Luckily, a bunch of lab rats at Chronicorp have been tinkering with a 'Stargate'-esque temporal portal which has informed them that 400 years in the future, oxygen is back in a big way, baby. The test run also comes back with a mysterious message: "Send Ethan Whyte." The son of a prominent scientist (Aaron Glenane), Ethan (Kodi Smit-McPhee, 'X-Men: Dark Phoenix', 'Alpha') is a worker in the tunnels alongside his protective best mate Jude (Ryan Kwanten, 'Mystery Road'). When his wife Xanthe (Sana'a Shaik) begins to suffer the side effects of synthetic oxygen use, Ethan allows himself to be zapped into the 25th century to discover the secret to saving mankind.
Ethan lands on 2467 Earth and quickly discovers breathable air, trees, berries and the joys of making fire. Unluckily, he also finds his own skeleton and a garbled recording of his death. Can he change his fate? If you haven't recovered from Christopher Nolan's 'Tenet', beware, as some unsatisfying time travel logic ensues.
Larney's '2067' feels like an unofficial companion piece to Damon Gameau's similarly titled and themed documentary '2040'. Like Gameau's film, the ideas are intriguing but the dramatic elements are lacking.
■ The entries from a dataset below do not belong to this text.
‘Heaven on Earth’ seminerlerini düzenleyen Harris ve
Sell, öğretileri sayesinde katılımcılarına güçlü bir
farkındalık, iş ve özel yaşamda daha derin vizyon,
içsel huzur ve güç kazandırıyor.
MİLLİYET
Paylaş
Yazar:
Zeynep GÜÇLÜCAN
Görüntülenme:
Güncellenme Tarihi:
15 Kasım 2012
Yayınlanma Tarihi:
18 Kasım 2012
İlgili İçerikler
To quote my own review of '2040': "Also cumbersome is the speculative futuristic narrative of Velvet that the documentary keeps flipping back to, culminating in a beyond-cheesy slow-motion rave reminiscent of the Zion dance party in 'The Matrix Reloaded'." What was the first movie that Larney worked on? 'The Matrix Reloaded'. Talk about synergy...
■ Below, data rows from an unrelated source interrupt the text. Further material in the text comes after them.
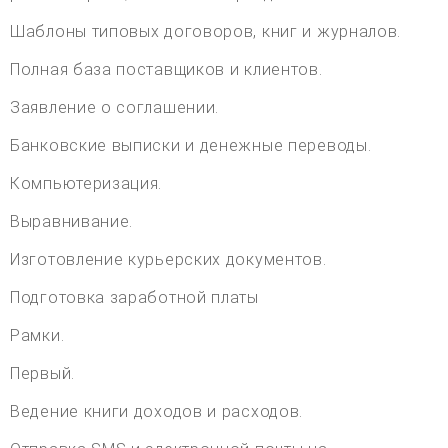
Шаблоны типовых договоров, книг и журналов.
Полная база поставщиков и клиентов.
Заявление о соглашении.
Банковские выписки и денежные переводы.
Компьютеризация.
Выравнивание.
Изготовление курьерских документов.
Подготовка заработной платы
Рамки.
Первый.
Ведение книги доходов и расходов.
Larney's '2067' feels like an unofficial companion piece to Damon Gameau's similarly titled and themed documentary '2040'.
Larney's extensive experience as a VFX supervisor means that his film has impressive production design and special effects on one-billionth of an 'Avatar'-sized budget. '2067' quickly leaves its 'Blade Runner'-style sci-fi dystopia behind, with most of the "action" taking place in a future where nature has inexplicably returned. Aside from a few interesting scenes where Ethan has to use long-forgotten survival skills, not much happens here. The rundown, 400-year-old lab surrounded by a rainforest looks great, but this part of the story is padded out with too many flashbacks to Ethan's life and weepy arguments in his present. Like Duncan Jones' 'Source Code', it should be a fascinating puzzle to solve. Instead, it's just long and convoluted, with clumsy dialogue that hampers the actors. It's also highly derivative of all those other sci-fi flicks I've been mentioning.
I live in Sydney, a city which recently suffered its worst air quality in ten years due to smoke caused by bushfires. Not only that, but a long-promised clean air strategy for the state of New South Wales is already three years overdue. Deforestation, pollution and species extinction are some of the most pressing issues of our time, and many of the world's best storytellers are bringing these issues to life on film. That's a great thing: a well-crafted movie can actually bring us closer to nature and inspire us to protect it. Unfortunately, despite boasting some slick-looking effects, nifty set design and scarily relevant themes, the lumpy screenplay of '2067' makes it hard to recommend.